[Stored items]
++++++

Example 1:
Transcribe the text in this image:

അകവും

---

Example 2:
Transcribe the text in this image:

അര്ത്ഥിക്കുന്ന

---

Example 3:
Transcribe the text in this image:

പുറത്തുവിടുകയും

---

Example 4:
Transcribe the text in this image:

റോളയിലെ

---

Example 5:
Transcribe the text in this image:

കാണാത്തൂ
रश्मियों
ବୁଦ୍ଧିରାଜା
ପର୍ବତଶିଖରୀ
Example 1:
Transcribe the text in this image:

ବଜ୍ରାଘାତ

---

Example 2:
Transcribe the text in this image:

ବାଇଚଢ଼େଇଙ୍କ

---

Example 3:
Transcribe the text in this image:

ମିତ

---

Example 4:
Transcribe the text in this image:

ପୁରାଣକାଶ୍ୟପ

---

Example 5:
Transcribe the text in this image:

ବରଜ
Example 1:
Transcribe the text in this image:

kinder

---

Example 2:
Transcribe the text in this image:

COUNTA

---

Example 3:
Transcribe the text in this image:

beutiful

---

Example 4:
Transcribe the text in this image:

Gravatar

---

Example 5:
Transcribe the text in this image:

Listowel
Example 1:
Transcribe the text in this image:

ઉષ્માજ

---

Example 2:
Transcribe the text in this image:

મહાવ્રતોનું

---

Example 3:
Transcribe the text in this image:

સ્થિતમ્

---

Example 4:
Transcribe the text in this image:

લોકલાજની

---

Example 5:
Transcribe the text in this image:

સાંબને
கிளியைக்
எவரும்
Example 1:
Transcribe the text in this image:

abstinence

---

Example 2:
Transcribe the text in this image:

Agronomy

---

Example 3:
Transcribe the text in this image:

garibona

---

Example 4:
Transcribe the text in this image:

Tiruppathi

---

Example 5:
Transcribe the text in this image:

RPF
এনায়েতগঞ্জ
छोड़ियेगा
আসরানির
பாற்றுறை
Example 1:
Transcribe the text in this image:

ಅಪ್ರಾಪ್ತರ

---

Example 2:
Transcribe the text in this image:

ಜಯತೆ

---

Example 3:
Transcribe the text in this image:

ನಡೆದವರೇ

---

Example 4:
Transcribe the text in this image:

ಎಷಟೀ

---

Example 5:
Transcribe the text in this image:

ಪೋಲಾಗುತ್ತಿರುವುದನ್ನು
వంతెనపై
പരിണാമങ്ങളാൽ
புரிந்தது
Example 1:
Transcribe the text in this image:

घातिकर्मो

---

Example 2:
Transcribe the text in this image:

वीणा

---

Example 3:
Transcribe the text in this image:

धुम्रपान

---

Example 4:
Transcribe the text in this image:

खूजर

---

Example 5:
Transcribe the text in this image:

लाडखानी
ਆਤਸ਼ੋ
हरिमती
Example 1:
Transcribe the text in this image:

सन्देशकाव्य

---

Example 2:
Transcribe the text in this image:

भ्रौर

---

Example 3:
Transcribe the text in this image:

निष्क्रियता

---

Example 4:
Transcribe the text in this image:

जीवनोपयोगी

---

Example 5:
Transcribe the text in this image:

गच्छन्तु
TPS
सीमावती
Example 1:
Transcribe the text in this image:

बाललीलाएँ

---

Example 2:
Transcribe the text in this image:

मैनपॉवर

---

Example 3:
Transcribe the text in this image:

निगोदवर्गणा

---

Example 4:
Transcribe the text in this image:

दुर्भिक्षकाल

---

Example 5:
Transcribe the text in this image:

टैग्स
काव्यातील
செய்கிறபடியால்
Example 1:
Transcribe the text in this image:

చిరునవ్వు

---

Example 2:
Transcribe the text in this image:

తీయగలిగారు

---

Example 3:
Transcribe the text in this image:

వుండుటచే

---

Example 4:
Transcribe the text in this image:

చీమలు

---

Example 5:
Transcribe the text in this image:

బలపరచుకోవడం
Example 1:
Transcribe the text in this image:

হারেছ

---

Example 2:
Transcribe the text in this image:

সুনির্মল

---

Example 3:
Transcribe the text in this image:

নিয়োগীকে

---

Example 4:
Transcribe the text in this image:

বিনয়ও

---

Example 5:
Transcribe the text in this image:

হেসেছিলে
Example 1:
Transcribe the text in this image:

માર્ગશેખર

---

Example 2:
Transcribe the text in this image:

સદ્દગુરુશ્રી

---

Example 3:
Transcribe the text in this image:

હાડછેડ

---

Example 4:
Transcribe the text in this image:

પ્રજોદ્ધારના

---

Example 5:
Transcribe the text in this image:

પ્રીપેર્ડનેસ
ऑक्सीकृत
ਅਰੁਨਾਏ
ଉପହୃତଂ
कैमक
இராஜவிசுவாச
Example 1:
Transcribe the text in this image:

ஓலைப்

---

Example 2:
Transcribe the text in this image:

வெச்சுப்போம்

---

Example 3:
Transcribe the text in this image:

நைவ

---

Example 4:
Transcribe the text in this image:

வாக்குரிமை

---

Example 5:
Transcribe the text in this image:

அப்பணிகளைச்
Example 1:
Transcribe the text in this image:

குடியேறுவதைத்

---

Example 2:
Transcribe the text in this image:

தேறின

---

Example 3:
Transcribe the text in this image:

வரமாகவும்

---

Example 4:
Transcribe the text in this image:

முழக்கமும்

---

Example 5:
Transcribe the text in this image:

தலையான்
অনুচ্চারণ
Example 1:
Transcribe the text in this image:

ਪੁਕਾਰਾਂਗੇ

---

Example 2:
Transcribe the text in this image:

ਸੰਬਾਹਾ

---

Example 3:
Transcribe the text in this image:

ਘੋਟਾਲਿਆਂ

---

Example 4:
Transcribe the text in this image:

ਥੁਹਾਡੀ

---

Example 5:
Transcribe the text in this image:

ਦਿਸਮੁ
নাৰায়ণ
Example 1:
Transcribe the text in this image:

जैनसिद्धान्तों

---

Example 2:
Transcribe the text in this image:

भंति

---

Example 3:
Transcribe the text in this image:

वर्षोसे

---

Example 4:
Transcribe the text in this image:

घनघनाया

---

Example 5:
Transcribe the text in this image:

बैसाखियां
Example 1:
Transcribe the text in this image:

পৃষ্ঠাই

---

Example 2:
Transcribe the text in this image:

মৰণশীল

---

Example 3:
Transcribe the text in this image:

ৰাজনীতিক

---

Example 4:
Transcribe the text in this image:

++++++

Could you write out all of the data above, line for line, with no changes?

Example 1:
Transcribe the text in this image:

അകവും

---

Example 2:
Transcribe the text in this image:

അര്ത്ഥിക്കുന്ന

---

Example 3:
Transcribe the text in this image:

പുറത്തുവിടുകയും

---

Example 4:
Transcribe the text in this image:

റോളയിലെ

---

Example 5:
Transcribe the text in this image:

കാണാത്തൂ
रश्मियों
ବୁଦ୍ଧିରାଜା
ପର୍ବତଶିଖରୀ
Example 1:
Transcribe the text in this image:

ବଜ୍ରାଘାତ

---

Example 2:
Transcribe the text in this image:

ବାଇଚଢ଼େଇଙ୍କ

---

Example 3:
Transcribe the text in this image:

ମିତ

---

Example 4:
Transcribe the text in this image:

ପୁରାଣକାଶ୍ୟପ

---

Example 5:
Transcribe the text in this image:

ବରଜ
Example 1:
Transcribe the text in this image:

kinder

---

Example 2:
Transcribe the text in this image:

COUNTA

---

Example 3:
Transcribe the text in this image:

beutiful

---

Example 4:
Transcribe the text in this image:

Gravatar

---

Example 5:
Transcribe the text in this image:

Listowel
Example 1:
Transcribe the text in this image:

ઉષ્માજ

---

Example 2:
Transcribe the text in this image:

મહાવ્રતોનું

---

Example 3:
Transcribe the text in this image:

સ્થિતમ્

---

Example 4:
Transcribe the text in this image:

લોકલાજની

---

Example 5:
Transcribe the text in this image:

સાંબને
கிளியைக்
எவரும்
Example 1:
Transcribe the text in this image:

abstinence

---

Example 2:
Transcribe the text in this image:

Agronomy

---

Example 3:
Transcribe the text in this image:

garibona

---

Example 4:
Transcribe the text in this image:

Tiruppathi

---

Example 5:
Transcribe the text in this image:

RPF
এনায়েতগঞ্জ
छोड़ियेगा
আসরানির
பாற்றுறை
Example 1:
Transcribe the text in this image:

ಅಪ್ರಾಪ್ತರ

---

Example 2:
Transcribe the text in this image:

ಜಯತೆ

---

Example 3:
Transcribe the text in this image:

ನಡೆದವರೇ

---

Example 4:
Transcribe the text in this image:

ಎಷಟೀ

---

Example 5:
Transcribe the text in this image:

ಪೋಲಾಗುತ್ತಿರುವುದನ್ನು
వంతెనపై
പരിണാമങ്ങളാൽ
புரிந்தது
Example 1:
Transcribe the text in this image:

घातिकर्मो

---

Example 2:
Transcribe the text in this image:

वीणा

---

Example 3:
Transcribe the text in this image:

धुम्रपान

---

Example 4:
Transcribe the text in this image:

खूजर

---

Example 5:
Transcribe the text in this image:

लाडखानी
ਆਤਸ਼ੋ
हरिमती
Example 1:
Transcribe the text in this image:

सन्देशकाव्य

---

Example 2:
Transcribe the text in this image:

भ्रौर

---

Example 3:
Transcribe the text in this image:

निष्क्रियता

---

Example 4:
Transcribe the text in this image:

जीवनोपयोगी

---

Example 5:
Transcribe the text in this image:

गच्छन्तु
TPS
सीमावती
Example 1:
Transcribe the text in this image:

बाललीलाएँ

---

Example 2:
Transcribe the text in this image:

मैनपॉवर

---

Example 3:
Transcribe the text in this image:

निगोदवर्गणा

---

Example 4:
Transcribe the text in this image:

दुर्भिक्षकाल

---

Example 5:
Transcribe the text in this image:

टैग्स
काव्यातील
செய்கிறபடியால்
Example 1:
Transcribe the text in this image:

చిరునవ్వు

---

Example 2:
Transcribe the text in this image:

తీయగలిగారు

---

Example 3:
Transcribe the text in this image:

వుండుటచే

---

Example 4:
Transcribe the text in this image:

చీమలు

---

Example 5:
Transcribe the text in this image:

బలపరచుకోవడం
Example 1:
Transcribe the text in this image:

হারেছ

---

Example 2:
Transcribe the text in this image:

সুনির্মল

---

Example 3:
Transcribe the text in this image:

নিয়োগীকে

---

Example 4:
Transcribe the text in this image:

বিনয়ও

---

Example 5:
Transcribe the text in this image:

হেসেছিলে
Example 1:
Transcribe the text in this image:

માર્ગશેખર

---

Example 2:
Transcribe the text in this image:

સદ્દગુરુશ્રી

---

Example 3:
Transcribe the text in this image:

હાડછેડ

---

Example 4:
Transcribe the text in this image:

પ્રજોદ્ધારના

---

Example 5:
Transcribe the text in this image:

પ્રીપેર્ડનેસ
ऑक्सीकृत
ਅਰੁਨਾਏ
ଉପହୃତଂ
कैमक
இராஜவிசுவாச
Example 1:
Transcribe the text in this image:

ஓலைப்

---

Example 2:
Transcribe the text in this image:

வெச்சுப்போம்

---

Example 3:
Transcribe the text in this image:

நைவ

---

Example 4:
Transcribe the text in this image:

வாக்குரிமை

---

Example 5:
Transcribe the text in this image:

அப்பணிகளைச்
Example 1:
Transcribe the text in this image:

குடியேறுவதைத்

---

Example 2:
Transcribe the text in this image:

தேறின

---

Example 3:
Transcribe the text in this image:

வரமாகவும்

---

Example 4:
Transcribe the text in this image:

முழக்கமும்

---

Example 5:
Transcribe the text in this image:

தலையான்
অনুচ্চারণ
Example 1:
Transcribe the text in this image:

ਪੁਕਾਰਾਂਗੇ

---

Example 2:
Transcribe the text in this image:

ਸੰਬਾਹਾ

---

Example 3:
Transcribe the text in this image:

ਘੋਟਾਲਿਆਂ

---

Example 4:
Transcribe the text in this image:

ਥੁਹਾਡੀ

---

Example 5:
Transcribe the text in this image:

ਦਿਸਮੁ
নাৰায়ণ
Example 1:
Transcribe the text in this image:

जैनसिद्धान्तों

---

Example 2:
Transcribe the text in this image:

भंति

---

Example 3:
Transcribe the text in this image:

वर्षोसे

---

Example 4:
Transcribe the text in this image:

घनघनाया

---

Example 5:
Transcribe the text in this image:

बैसाखियां
Example 1:
Transcribe the text in this image:

পৃষ্ঠাই

---

Example 2:
Transcribe the text in this image:

মৰণশীল

---

Example 3:
Transcribe the text in this image:

ৰাজনীতিক

---

Example 4:
Transcribe the text in this image:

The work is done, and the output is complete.